- Artwork for French vinyl release

Single by Amanda Lear

from the album Never Trust a Pretty Face
- Released: 1979
- Recorded: 1978
- Genre: Euro disco
- Length: 5:05
- Label: Ariola, Epic
- Songwriters: Anthony Monn, Amanda Lear
- Producer: Anthony Monn

Amanda Lear singles chronology
| "The Sphinx" (1978) | "Fashion Pack" (1979) | "Fabulous (Lover, Love Me)" (1979) |

= Fashion Pack =

"Fashion Pack" (also known as "Fashion Pack (Studio 54)") is a song by French singer Amanda Lear from her third album Never Trust a Pretty Face, released in 1979 by Ariola Records.

== Song information ==
The song was composed and produced by Lear's long-time collaborator, Anthony Monn. Musically, it showcases mainstream disco sound, which in the second half of the 1970s was at the peak of its popularity. The lyrics, written by Amanda Lear, focus on positive aspects of fame and capture the eminence of the Manhattan-based nightclub Studio 54 at the time – hence the subtitle added on the single cover. Name-checked are some of its most famous attendees, such as Andy Warhol, Margaux Hemingway, Francesco Scavullo, Liza Minnelli, Bianca Jagger and Paloma Picasso. The song references the fashion and celebrity magazines Vogue, Women's Wear Daily, Interview and Ritz, as well as such activities as "travolting", "sniffing" and travelling by Concorde. The second verse of the song tells about Paris and its trendy venues Maxim's, Le Palace and Chez Régine. It also references the names of famous French fashion designers Yves Saint Laurent and Loulou de la Falaise.

"Fashion Pack" was released as the single in 1979 to promote Lear's third studio album, Never Trust a Pretty Face, heavily edited from its original album length of 5:05. The B-side was "Black Holes" on most single releases, "Lili Marleen" in Italy and Japan, "Intellectually" in Canada, and "Forget It" in Russia. "Fashion Pack" was heavily promoted by TV performances and reached the top 40 in charts across Europe. The song remains one of Lear's biggest hits of the disco era.

The singer has re-recorded "Fashion Pack" three times in the later years, first for the 1993 dance comeback album Cadavrexquis. To reflect changing fashions, the new, updated lyrics replaced most names from the original version with artists and designers more relevant to the early 1990s, such as Naomi Campbell, Madonna, Jean-Paul Gaultier, Thierry Mugler and Vanessa Paradis. Any references to the 1970s disco era are also removed and Studio 54 is replaced with the word "discothèque".

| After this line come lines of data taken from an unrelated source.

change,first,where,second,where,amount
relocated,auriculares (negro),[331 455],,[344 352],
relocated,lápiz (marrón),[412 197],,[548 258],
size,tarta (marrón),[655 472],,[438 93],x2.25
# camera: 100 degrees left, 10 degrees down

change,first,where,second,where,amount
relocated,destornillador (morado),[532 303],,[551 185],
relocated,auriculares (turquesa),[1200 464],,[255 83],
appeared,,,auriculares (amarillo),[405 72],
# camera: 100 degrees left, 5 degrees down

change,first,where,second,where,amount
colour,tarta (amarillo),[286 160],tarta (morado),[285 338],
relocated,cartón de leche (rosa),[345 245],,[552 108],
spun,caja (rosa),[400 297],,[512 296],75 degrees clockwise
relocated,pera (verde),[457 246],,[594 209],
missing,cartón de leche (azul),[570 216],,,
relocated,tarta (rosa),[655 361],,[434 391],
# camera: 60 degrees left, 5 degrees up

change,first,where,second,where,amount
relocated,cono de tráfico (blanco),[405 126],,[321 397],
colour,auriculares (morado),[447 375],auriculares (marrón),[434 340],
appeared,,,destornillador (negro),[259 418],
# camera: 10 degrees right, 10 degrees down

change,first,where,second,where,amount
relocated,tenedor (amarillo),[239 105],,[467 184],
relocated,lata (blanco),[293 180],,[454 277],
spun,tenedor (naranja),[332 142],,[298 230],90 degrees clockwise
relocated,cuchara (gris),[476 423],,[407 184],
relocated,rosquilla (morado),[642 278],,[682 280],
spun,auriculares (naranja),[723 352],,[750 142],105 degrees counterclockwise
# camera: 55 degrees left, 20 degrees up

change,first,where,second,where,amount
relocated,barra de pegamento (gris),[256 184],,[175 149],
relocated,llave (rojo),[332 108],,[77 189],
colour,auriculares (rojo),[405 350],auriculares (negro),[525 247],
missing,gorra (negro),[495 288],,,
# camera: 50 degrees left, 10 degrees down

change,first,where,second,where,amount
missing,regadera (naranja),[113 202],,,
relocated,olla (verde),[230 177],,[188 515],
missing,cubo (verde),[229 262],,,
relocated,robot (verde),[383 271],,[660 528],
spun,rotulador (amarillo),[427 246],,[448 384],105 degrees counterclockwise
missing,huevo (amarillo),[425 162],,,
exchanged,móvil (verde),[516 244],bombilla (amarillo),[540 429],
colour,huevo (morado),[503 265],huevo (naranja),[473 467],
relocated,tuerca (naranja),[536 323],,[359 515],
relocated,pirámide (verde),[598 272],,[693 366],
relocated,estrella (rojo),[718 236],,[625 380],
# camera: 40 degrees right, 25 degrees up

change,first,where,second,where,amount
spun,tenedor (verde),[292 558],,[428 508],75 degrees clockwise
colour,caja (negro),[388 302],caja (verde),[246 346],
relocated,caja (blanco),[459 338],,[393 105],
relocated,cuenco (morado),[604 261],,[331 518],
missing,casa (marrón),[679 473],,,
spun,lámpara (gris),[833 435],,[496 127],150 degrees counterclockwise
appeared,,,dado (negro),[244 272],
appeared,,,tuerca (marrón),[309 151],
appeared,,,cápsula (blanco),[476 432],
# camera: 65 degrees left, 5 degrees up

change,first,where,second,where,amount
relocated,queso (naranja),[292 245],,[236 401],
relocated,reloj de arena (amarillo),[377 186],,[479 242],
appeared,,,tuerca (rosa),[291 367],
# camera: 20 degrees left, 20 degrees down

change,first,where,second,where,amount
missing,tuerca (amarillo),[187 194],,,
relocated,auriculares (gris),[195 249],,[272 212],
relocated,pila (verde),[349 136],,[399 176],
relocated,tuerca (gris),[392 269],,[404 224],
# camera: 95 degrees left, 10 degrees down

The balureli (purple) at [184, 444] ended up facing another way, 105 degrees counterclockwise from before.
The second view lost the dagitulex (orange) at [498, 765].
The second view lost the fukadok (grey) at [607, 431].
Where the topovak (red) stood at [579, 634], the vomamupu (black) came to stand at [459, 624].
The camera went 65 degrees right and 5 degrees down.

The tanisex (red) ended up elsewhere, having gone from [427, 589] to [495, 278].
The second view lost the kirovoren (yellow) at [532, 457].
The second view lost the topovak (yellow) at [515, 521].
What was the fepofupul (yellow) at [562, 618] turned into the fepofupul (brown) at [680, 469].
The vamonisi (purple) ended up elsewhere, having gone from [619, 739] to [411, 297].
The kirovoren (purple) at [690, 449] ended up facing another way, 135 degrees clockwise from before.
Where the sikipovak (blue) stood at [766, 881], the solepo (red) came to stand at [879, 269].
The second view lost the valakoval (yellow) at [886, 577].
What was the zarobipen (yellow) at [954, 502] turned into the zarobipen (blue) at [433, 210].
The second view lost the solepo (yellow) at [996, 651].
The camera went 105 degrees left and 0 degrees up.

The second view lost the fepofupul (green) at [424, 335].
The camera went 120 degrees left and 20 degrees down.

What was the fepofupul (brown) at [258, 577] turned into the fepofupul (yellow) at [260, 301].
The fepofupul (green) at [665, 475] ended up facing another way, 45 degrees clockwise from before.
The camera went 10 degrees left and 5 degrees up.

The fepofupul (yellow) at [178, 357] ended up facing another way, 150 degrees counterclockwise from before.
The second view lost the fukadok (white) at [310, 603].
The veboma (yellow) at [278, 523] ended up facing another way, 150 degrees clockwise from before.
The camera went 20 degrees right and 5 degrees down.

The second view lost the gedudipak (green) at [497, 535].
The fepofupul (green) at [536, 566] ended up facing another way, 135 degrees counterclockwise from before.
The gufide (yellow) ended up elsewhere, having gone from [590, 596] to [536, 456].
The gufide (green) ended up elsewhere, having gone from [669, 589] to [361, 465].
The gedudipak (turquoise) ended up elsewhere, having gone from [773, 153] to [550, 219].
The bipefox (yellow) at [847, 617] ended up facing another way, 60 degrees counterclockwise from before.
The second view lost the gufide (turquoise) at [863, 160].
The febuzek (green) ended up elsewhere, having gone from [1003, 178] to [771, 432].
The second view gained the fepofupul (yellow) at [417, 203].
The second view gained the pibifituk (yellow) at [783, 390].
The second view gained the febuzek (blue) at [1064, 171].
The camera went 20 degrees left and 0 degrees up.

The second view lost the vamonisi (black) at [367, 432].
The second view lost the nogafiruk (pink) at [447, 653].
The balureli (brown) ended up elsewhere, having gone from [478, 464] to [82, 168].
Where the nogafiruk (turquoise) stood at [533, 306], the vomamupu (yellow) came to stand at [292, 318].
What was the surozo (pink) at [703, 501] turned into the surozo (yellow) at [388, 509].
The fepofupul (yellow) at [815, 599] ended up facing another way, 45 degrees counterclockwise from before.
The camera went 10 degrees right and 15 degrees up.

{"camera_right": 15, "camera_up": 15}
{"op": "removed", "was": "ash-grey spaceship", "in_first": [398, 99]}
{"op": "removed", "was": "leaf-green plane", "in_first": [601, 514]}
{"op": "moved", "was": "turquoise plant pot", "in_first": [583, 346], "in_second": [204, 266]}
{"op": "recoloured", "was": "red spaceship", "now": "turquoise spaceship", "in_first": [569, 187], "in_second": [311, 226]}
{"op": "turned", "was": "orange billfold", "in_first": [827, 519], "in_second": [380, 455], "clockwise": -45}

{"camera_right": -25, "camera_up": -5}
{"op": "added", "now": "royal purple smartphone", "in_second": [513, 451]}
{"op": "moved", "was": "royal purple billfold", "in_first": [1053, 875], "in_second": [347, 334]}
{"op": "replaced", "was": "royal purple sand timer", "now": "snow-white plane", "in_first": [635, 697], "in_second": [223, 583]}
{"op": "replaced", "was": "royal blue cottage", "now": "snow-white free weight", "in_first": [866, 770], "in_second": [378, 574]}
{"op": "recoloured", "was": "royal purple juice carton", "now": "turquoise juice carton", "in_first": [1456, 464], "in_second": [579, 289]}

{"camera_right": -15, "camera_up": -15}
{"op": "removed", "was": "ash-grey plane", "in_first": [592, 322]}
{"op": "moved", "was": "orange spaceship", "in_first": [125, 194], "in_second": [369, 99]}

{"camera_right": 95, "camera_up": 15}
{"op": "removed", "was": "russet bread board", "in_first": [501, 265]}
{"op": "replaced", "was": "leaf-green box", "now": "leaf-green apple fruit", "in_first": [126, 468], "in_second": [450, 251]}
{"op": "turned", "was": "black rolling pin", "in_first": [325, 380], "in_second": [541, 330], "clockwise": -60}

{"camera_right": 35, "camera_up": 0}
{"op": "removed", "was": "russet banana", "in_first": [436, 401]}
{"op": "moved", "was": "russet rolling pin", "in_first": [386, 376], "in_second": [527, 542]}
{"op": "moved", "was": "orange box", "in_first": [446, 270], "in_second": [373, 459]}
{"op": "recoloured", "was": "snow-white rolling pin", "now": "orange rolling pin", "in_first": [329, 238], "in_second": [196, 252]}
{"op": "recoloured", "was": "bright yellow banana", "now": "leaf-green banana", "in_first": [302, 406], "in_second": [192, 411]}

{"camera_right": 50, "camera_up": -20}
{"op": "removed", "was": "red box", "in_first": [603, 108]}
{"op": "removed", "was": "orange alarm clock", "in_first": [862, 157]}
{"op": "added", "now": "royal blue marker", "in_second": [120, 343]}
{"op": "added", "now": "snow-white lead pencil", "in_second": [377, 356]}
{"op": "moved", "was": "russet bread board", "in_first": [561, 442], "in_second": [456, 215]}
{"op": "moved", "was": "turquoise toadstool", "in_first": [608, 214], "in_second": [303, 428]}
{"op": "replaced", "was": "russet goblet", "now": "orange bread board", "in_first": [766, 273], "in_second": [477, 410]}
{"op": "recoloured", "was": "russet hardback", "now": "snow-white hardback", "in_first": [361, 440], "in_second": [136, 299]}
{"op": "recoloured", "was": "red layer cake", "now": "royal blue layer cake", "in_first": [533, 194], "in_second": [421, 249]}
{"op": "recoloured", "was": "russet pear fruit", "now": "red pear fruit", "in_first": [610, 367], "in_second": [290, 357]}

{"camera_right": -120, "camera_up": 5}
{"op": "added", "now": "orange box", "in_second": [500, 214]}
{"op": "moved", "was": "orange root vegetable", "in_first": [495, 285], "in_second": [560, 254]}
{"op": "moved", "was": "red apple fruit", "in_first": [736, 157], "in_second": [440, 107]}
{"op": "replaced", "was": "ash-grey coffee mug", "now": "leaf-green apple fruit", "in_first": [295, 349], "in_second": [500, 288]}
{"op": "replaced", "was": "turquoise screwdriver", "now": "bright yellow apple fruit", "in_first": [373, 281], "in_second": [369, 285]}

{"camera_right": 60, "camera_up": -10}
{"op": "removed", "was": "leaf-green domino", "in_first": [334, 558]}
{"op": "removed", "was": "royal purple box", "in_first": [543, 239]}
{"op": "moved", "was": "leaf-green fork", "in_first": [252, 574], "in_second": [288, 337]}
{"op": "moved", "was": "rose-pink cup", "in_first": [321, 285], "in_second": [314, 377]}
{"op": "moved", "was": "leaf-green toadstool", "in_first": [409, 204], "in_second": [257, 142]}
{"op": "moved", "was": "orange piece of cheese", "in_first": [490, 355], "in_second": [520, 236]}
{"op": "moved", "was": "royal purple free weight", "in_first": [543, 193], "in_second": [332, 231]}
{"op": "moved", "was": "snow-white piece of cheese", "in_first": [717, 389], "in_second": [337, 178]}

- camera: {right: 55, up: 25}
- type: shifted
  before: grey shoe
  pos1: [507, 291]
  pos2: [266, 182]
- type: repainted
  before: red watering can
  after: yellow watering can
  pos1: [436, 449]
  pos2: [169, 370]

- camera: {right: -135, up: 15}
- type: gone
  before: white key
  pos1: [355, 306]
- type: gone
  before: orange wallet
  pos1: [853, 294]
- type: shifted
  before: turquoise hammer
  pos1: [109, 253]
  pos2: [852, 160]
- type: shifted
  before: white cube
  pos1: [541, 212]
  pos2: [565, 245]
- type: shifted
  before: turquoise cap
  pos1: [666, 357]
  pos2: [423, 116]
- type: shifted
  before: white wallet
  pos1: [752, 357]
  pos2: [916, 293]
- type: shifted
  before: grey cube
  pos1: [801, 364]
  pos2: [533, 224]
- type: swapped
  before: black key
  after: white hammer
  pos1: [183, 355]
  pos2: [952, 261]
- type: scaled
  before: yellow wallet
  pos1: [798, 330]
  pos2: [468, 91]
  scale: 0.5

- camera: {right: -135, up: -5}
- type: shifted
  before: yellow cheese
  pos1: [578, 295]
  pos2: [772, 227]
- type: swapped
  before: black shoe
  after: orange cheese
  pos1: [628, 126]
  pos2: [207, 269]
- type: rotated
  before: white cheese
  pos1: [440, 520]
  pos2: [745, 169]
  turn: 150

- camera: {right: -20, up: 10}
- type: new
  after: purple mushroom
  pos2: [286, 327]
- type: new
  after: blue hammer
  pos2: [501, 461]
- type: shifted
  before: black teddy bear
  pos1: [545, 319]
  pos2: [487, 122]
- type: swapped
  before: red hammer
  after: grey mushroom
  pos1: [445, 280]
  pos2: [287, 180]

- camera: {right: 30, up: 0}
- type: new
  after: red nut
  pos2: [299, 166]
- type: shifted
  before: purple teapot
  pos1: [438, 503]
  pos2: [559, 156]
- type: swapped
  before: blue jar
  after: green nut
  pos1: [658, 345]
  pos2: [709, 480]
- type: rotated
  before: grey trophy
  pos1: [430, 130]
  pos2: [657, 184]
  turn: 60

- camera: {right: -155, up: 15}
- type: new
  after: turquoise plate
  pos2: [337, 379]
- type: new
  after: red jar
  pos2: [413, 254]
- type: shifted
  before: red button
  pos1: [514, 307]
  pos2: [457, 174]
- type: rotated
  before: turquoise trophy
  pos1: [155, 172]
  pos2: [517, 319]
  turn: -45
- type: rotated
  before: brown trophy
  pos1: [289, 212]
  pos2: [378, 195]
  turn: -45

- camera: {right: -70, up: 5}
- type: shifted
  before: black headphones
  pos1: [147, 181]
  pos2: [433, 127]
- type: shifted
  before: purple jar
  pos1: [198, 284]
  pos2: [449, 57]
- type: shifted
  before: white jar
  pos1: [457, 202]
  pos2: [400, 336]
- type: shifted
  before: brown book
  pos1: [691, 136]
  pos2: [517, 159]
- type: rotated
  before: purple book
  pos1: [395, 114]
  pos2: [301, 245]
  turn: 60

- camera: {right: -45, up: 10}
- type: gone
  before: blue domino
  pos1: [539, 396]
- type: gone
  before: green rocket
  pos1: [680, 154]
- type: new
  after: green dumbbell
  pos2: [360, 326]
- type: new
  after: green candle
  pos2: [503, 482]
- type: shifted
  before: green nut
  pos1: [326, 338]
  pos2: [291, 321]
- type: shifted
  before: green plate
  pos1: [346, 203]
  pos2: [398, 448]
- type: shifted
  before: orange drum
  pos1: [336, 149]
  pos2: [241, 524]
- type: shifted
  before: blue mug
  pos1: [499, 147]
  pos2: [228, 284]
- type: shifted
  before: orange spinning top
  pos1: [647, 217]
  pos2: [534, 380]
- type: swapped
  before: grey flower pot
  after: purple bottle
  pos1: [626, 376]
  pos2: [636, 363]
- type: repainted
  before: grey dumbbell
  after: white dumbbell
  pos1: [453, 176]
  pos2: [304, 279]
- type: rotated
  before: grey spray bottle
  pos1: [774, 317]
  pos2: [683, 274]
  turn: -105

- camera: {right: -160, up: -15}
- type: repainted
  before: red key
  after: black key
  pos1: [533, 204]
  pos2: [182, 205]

In 1998, Lear released a new version of the song on the album Back in Your Arms, which mostly consisted of re-recordings of her classic hits. That version retained the subtitle "Studio 54", the characteristic disco arrangement and most of the original lyrics, adding only Claudia Schiffer and Sylvester Stallone. In 2016, she recorded another version for the album Let Me Entertain You. The lyrics included names from first two versions and added Joe Dallesandro, Kate Moss, Chanel and Dior, also mentioning Paris Fashion Week, the magazine Vanity Fair and Instagram.

== Track listing ==

- 7" Single
A. "Fashion Pack" – 4:24
B. "Black Holes" – 5:00

- Italian 7" Single
A. "Fashion Pack" – 4:27
B. "Lili Marleen" – 4:45

- Japanese 7" Single
A. "Fashion Pack" – 3:37
B. "Lili Marleen" – 4:40

- Soviet 7" Single
A. "Реклама вокруг нас" ("Fashion Pack") – 5:05
B. "Забудь это" ("Forget It") – 4:10

- Canadian 7" Single
A. "Fashion Pack" – 3:29
B. "Intellectually" – 3:40

- 12" Single
A. "Fashion Pack" – 5:05
B. "Black Holes" – 5:00

- Italian 12" Single
A. "Fashion Pack" – 5:09
B. "Lili Marleen" – 4:45

== Chart performance ==

| Chart (1979) | Peak position |
|---|---|
| Belgium (Ultratop 50 Flanders) | 27 |
| France (IFOP) | 35 |
| Netherlands (Single Top 100) | 50 |
| Sweden (Sverigetopplistan) | 13 |
| West Germany (GfK) | 24 |

== Cover versions ==
- "Fashion Pack" was performed by Louise English and Sue Upton during the "Madame Louise Summer Collection" segment of the March 5, 1980 edition of The Benny Hill Show.
- Italian singer Anna Clementi covered the song on her 2012 album Fräulein Annie.